Obama’s victory will not translate to food on our tables. Obama’s victory will not address the current famine affecting a third of Kenya’s population. Obama’s victory will not translate to a better sense of security where our citizens can freely walk the streets without fear of robbery or rape. Obama’s victory will not translate to the resettlement of the hundreds of thousands of internal refugees displaced after our post election violence. Obama’s victory will not translate to lower unemployment in Kenya and better economic opportunities for our citizens. Obama’s victory will not translate to tribal harmony and a national sense of citizenship and patriotism that shuns our shameful tribal politicking and tribal inequalities.
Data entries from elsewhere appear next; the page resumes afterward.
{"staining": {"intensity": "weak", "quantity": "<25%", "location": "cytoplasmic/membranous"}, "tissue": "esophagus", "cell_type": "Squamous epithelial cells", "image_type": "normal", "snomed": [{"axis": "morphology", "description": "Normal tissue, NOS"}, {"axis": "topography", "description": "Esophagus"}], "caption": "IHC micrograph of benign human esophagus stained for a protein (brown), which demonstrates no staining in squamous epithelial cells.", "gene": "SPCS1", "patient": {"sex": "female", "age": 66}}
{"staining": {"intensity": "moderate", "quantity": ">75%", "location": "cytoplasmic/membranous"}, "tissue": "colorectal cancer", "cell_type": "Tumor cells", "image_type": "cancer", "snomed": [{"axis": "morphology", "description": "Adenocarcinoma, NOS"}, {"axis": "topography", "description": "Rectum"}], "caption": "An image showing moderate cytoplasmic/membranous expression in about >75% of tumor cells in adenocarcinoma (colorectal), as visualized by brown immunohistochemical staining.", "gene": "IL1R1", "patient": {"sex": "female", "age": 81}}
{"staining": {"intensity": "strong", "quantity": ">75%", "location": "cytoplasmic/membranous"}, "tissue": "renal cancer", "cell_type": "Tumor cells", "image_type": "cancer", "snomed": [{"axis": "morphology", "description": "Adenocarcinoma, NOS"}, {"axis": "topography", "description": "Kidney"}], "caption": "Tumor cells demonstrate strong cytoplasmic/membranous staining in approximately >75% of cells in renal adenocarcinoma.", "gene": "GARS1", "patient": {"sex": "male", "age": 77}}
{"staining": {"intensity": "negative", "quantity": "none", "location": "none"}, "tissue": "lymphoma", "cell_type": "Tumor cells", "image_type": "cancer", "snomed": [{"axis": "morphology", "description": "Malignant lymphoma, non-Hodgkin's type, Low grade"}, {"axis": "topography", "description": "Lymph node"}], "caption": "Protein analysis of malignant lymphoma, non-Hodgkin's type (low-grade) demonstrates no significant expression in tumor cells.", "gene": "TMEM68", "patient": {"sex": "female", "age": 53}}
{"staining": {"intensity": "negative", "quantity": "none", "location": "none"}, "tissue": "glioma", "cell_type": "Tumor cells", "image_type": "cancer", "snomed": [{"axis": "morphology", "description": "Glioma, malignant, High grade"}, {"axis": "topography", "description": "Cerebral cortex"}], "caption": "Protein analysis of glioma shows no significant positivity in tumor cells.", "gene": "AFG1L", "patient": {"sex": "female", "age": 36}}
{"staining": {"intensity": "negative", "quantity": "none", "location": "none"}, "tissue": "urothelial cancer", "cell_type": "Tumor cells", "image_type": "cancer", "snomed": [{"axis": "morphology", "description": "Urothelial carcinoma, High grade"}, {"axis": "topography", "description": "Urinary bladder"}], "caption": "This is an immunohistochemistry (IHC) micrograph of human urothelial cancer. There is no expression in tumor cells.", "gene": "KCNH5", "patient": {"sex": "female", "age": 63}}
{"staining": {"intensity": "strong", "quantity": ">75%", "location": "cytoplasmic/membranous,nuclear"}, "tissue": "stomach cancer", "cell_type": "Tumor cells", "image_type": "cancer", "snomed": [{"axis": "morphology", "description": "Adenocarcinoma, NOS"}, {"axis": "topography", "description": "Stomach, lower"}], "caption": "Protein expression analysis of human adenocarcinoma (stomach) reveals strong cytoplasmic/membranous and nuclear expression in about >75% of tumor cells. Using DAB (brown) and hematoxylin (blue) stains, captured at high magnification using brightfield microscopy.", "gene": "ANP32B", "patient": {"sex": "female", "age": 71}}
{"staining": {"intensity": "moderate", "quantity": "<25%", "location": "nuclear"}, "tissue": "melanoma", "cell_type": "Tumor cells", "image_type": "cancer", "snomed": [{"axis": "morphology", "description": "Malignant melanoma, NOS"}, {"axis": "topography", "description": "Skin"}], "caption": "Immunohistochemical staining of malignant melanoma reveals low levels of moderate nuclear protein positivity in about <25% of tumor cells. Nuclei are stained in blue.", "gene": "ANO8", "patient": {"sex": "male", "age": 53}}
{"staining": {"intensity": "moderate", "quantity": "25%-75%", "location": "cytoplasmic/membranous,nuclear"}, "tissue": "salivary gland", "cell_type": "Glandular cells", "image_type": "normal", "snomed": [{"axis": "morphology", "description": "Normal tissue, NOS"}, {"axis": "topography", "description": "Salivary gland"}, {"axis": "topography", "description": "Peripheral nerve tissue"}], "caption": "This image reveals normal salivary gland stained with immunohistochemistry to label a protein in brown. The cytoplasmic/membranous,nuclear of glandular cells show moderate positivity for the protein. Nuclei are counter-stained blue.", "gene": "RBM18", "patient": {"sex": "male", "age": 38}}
It’s time to get a grip of ourselves and get back to the reality of getting ourselves out of the quagmire that we’re collectively in as Kenyans. It’s not Obama’s job to sort our shit out.

Licenced predators masqeurading as taxi drivers

Friday, January 23rd, 2009

I guess when Carlene Anderson sang mama said, she knew what it meant to heed her mother’s warning to keep away from and not to talk to strangers. Clearly some dodgy cab drivers define the meaning of strangers.

This story of a London cab driver convicted for sexually assaulting 14 female passengers actually makes you think this stuff doesn’t just happen to other women , like the lotto, it could be you.

And the culprit is supposedly licenced and has had a criminal background check done on him before a cabbing licence was issued.. What’s scary is that it doesn’t take much for a rape to turn into a murder.

Going out for the night has indeed become a project or maybe its getting back home after a good night out.

Palestinian father grieves for his 3 daughters

Thursday, January 22nd, 2009

I have resisted for the last month or so to comment on any aspect of the Israeli-Palestinian conflict, primarily because of my strong feelings against the sheer force and brutality of the Israeli agression and collective punishment towards the Palestinian people.

The Story of Dr. Ezzldeen Abu Al-Ashi whose house was bombed during a live broadcast to Israeli TV sums up this madness.

Dr. Al-Ashi’s 3 daughters were killed in the carnage and his grief and panic captured live and beamed to Israeli’s whose government is supposedly protecting by its agression on the people of Gaza.

Obama can clearly make his mark and step aside from the toothless intervention of the US administrations of the last 16 years by having the conviction to talk down the increasingly right wing Israeli government hell bent on becomeing a law unto themselves…but chances are that like Clinton and Bush before him, Barrack Obama will bow to the powerful Israeli lobby and their so called right to massacre Palestinians in the name of protecting themselves.